Communiqué de la DRAC du 26 février 2026
La Drac (Droits du Religieux Ancien Combattant) est née en 1924 du refus de voir à nouveau expulser de France les religieux consacrés catholiques qui, ayant été chassés du territoire national par les lois antireligieuses de la fin du XIXe siècle et du début du XXe, étaient revenus se mettre au service de la patrie lors de la mobilisation de 1914. Moins de six ans après la fin de la guerre, avec l’arrivée au pouvoir du Cartel des gauches, le gouvernement Herriot annonçait, le 2 juin 1924, l’expulsion des congrégations.
C’est pour s’opposer à cette nouvelle mesure de proscription qu’a été créée la Drac, le 2 août 1924. Cette proscription fut alors suspendue et la Drac a dû lutter pour voir transformer cette suspension en statut pleinement légal des religieux, ce qui n’aboutit définitivement qu’à la Libération. Depuis, les religieux ont vécu en paix dans notre pays et la Drac s’est investie dans la formation civique de la jeunesse, dans un esprit chrétien, notamment par une Coupe d’éloquence dont le centenaire a lieu en cette année 2026. Toutefois, certains faits récents conduisent la Drac, consciente de ses engagements originels, à penser que la situation – apaisée depuis 80 ans – des religieuses et religieux catholiques pourrait être à nouveau menacée.

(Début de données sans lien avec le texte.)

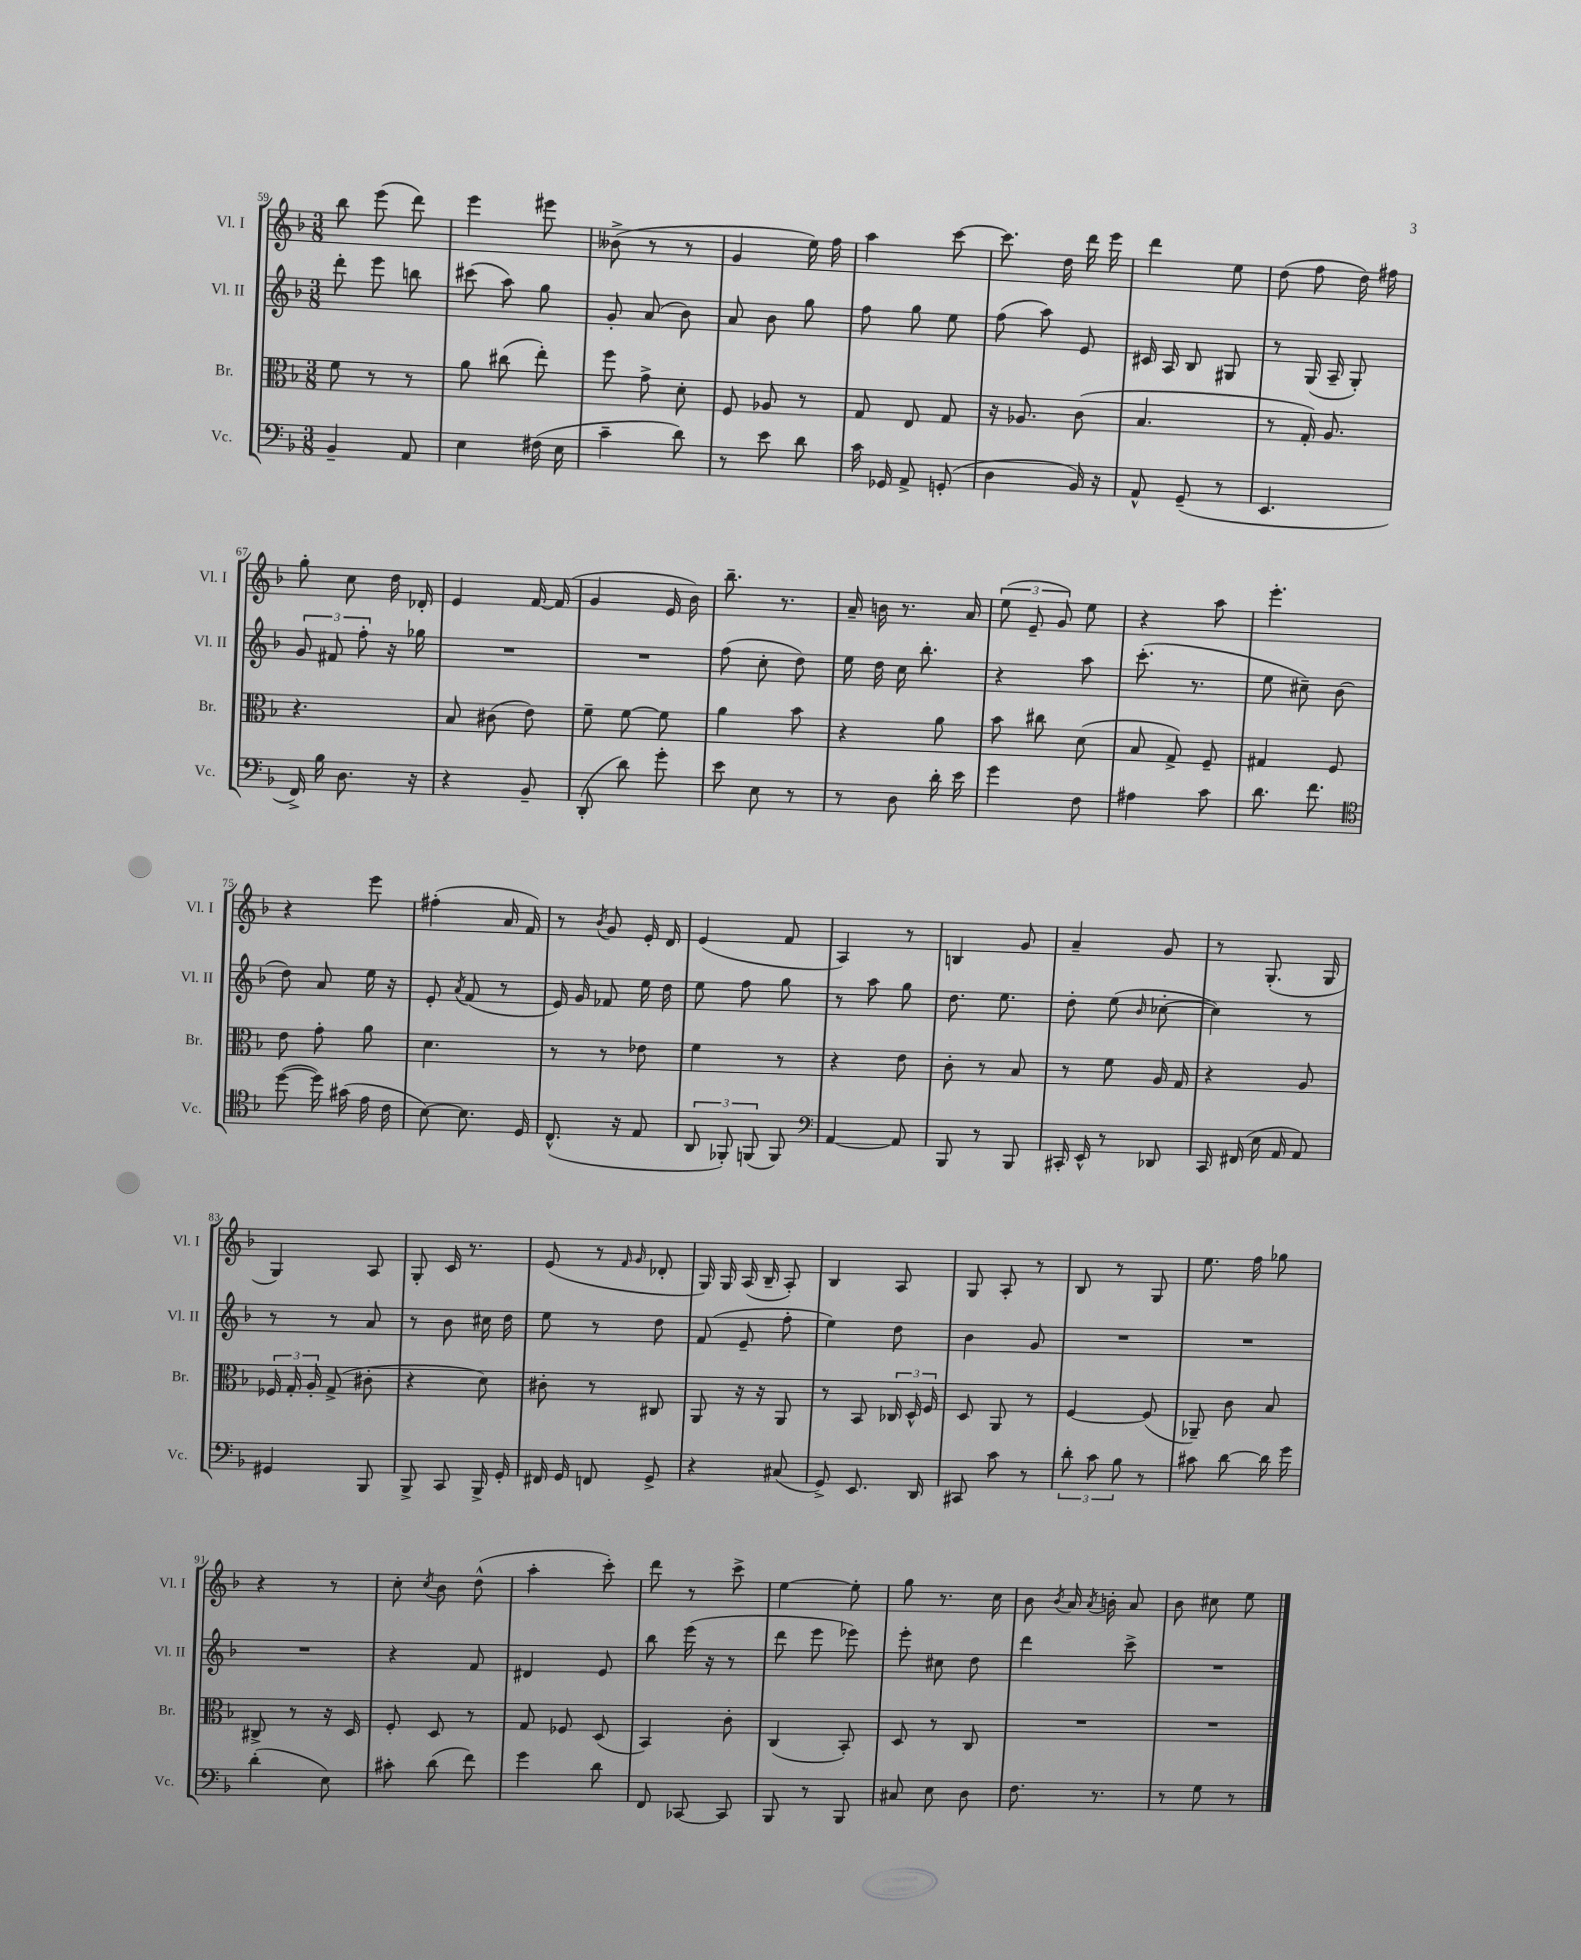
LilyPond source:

On note d’abord une ambiance de suspicion généralisée entretenue à l’encontre des établissements d’enseignement catholiques, encadrés encore, pour partie, par des congrégations religieuses. La suspicion est lisible dans une partie de la presse, sans lien établi avec des déviances criminelles passées de certains cadres, laïques ou ecclésiastiques, légitimement condamnées par la justice civile et canonique. Sont mis en cause la pratique cultuelle et l’enseignement religieux au sein des établissements, ainsi que les normes morales privées (notamment familiales et affectives) liées à une identité confessionnelle depuis longtemps officiellement reconnue par l’État. Au-delà de son expression médiatique, cette suspicion est manifeste dans le déroulement de certaines inspections administratives récentes, telles qu’elles ont pu être déplorées par le secrétaire général de l’Enseignement catholique.

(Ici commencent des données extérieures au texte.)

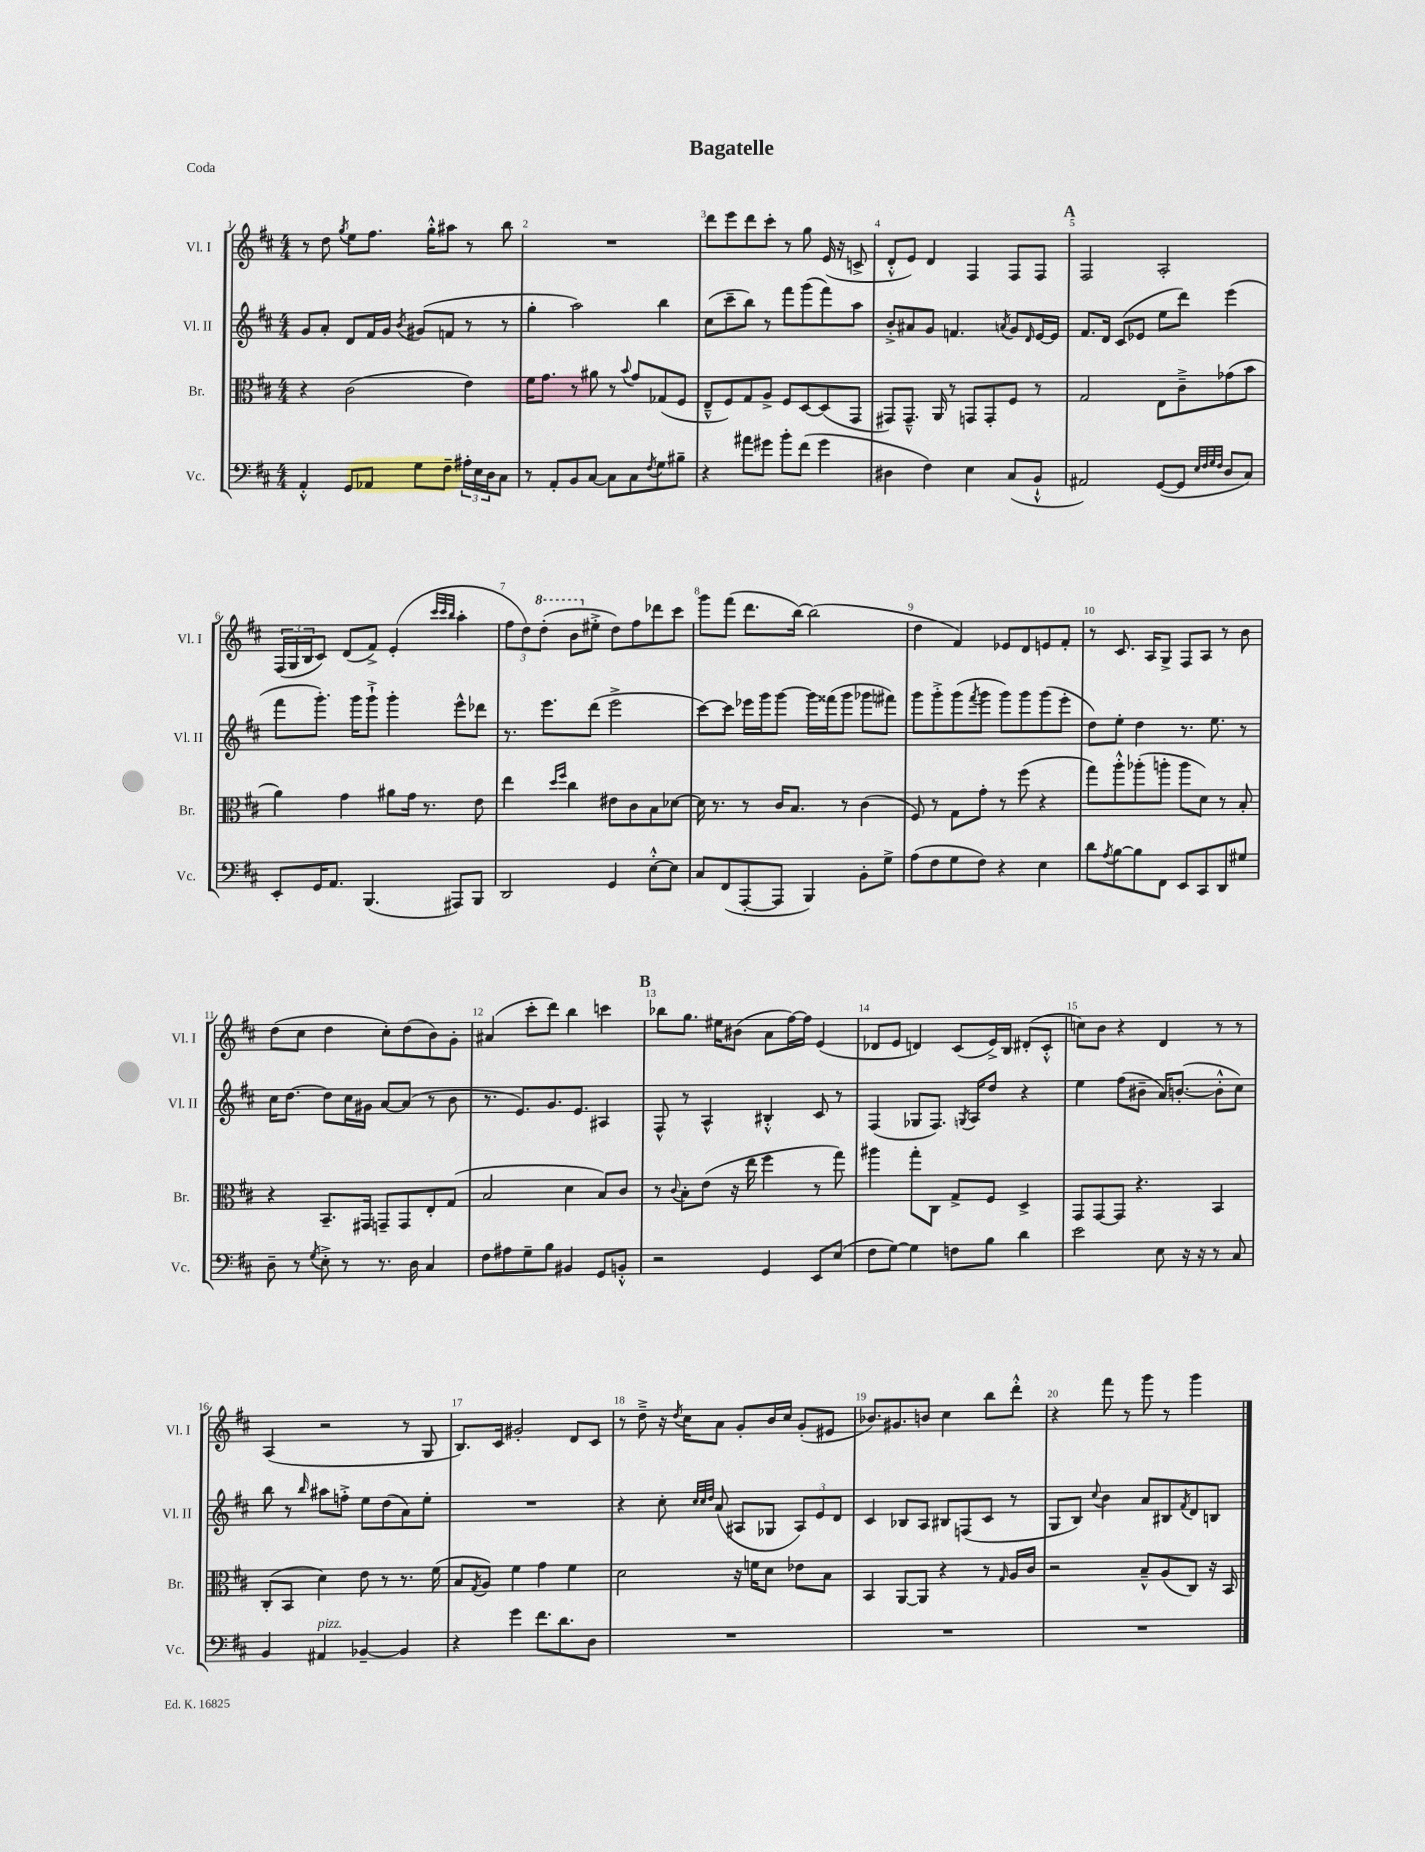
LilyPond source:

Ce climat de suspicion se manifeste aussi dans une remise en cause du secret de la confession et du cadre des vœux religieux, considérés comme abdication de la liberté individuelle ou technique d’emprise. Il est possible de voir ici des réminiscences – avouées parfois ouvertement – des théories qui ont inspiré l’abolition des vœux religieux sous la Révolution ou les fermetures d’écoles et les proscriptions sous la Troisième République.
La dernière menace concerne les congrégations hospitalières, particulièrement investies en France, dans l’accueil des personnes âgées les plus fragiles et les plus pauvres ainsi que dans nombre de services de soins palliatifs. Si la loi légalisant l’euthanasie et le suicide assisté était finalement adoptée sans vraie clause de conscience, personnelle ou concernant l’établissement où l’acte létal devrait être pratiqué, les religieux et religieuses qui encadrent ou dirigent cet établissement auraient-ils alors d’autre moyen que celui de le fermer pour rester fidèles à la défense de la vie, au cœur des vœux des chrétiens consacrés ?
Certains responsables de communautés religieuses hospitalières ont déjà évoqué ouvertement le risque de prendre le chemin de l’exil pour offrir leurs services à des pays respectueux du droit absolu à la vie jusqu’à son terme naturel. La Drac appelle à la prise de conscience, à la prière et à la vigilance devant ces menaces nouvelles, dramatiques pour les générations actuelles et à venir, dont l’issue risquerait d’être à nouveau l’exil des religieux et religieuses, qu’elle a pu contribuer à empêcher en 1924.
Comme chaque année, la DRAC organise le concours de la coupe d’éloquence ouvert aux lycéens.
Le sujet de la Coupe du centenaire reprend en partie les termes de celui de la première Coupe d’éloquence, en 1926. Il en reprend surtout le contexte. Il s’agit donc, comme il y a cent ans, à l’époque où les religieux devaient faire face à la pression d’une partie des autorités civiles et administratives, ainsi que de certaines voix de la presse ou de mouvements d’idées, qui étaient toutes extérieures à l’institution ecclésiale, de prendre en compte, pour les attaques « de toutes parts » d’aujourd’hui, uniquement les attaques extérieures à l’Eglise catholique, pour garder le lien avec le contexte de 1926.